7. It is seen from the records that the common Award dated 21.11.1997 passed in the Industrial Disputes raised by the respondents 2 to 4 has become final. In the said disputes, the workmen never raised any such issue about the violation of Section 33 of the I.D. Act. On the contrary, the only contention raised by them was that they were eligible for reinstatement with the new Management. This was squarely rejected by the Labour Court vide its Award dated 21.11.1997 and it was not challenged by the workmen in a manner known to law. When the non-employment has already been covered by a conclusive Award of the Labour Court, it would not be open to the workmen to go before the Labour Court and file petition under Section 33C(2) of the I.D. Act claiming benefits as if the termination was a non-existant one and the resultant position was that they were eligible to get salary for the said period on the basis of certain pronouncements of the Supreme Court which came later.

8. I am afraid, the said contention put forth by the learned Counsel for the respondents 2 to 4 is not available to him and the common Award passed in the main Industrial Disputes holding that non-employment is justified, will operate as res judicata for making any such claim unless they had kept the issue of non-employment alive by challenging the Award before the higher Court and if at that juncture, any decision of the higher Courts came to their rescue, then only they can take advantage of the same. Even the factual basis about the violation of Section 33 of the I.D. Act in the pending Industrial Dispute before the Industrial Tribunal, has not been proved by the respondents 2 to 4 / workmen.
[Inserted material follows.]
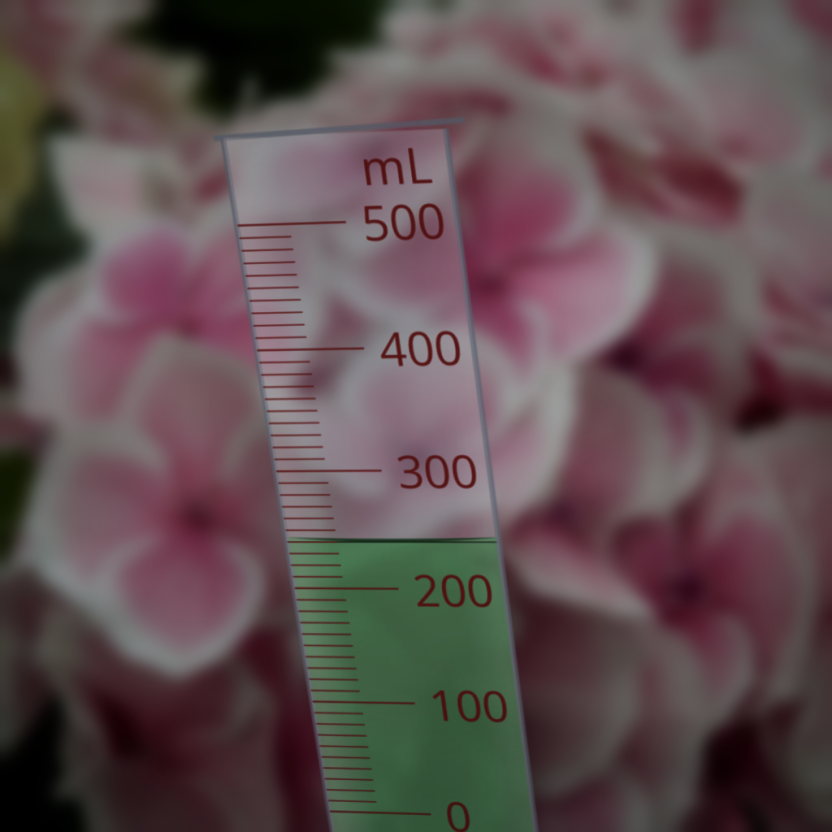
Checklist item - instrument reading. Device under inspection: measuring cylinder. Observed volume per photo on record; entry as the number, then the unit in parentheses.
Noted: 240 (mL)
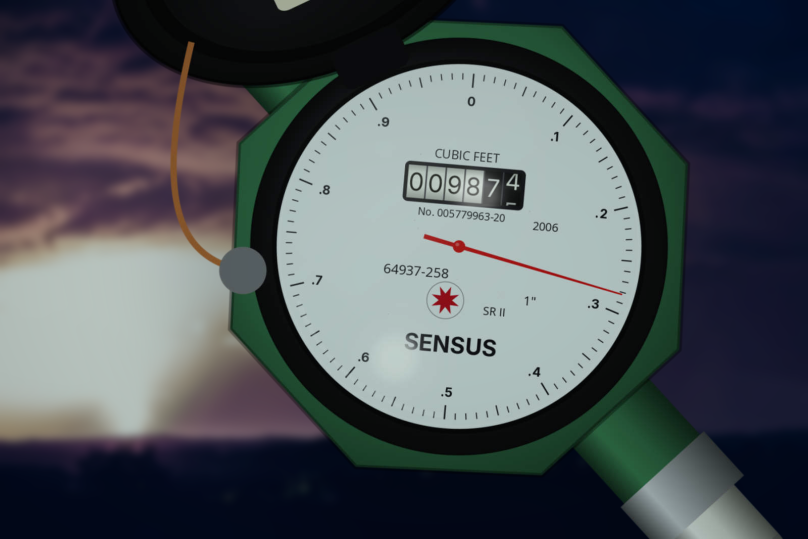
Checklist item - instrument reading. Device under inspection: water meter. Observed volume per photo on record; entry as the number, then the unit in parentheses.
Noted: 9874.28 (ft³)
9. Normally, the Court would not interfere with the petition pending before the Labour Court unless it is finally decided. But in the present case, it is an extra-ordinary circumstance, where after losing their case in a regularly raised dispute and allowing the Award to become final, the workmen had gone before the Labour Court and made a claim afresh, that too, under Section 33C(2) of the I.D. Act when such a course is not available to them.

10. In the light of the above, the writ petitioner succeeds and the writ petition stands allowed. The petitions in W.P.M.P. No. 3170 of 2005 and W.V.M.P. No. 1548 of 2005 stand dismissed. C.P. No. 2 of 2003 pending before the Labour Court shall stand quashed. However, the parties are directed to bear their own costs.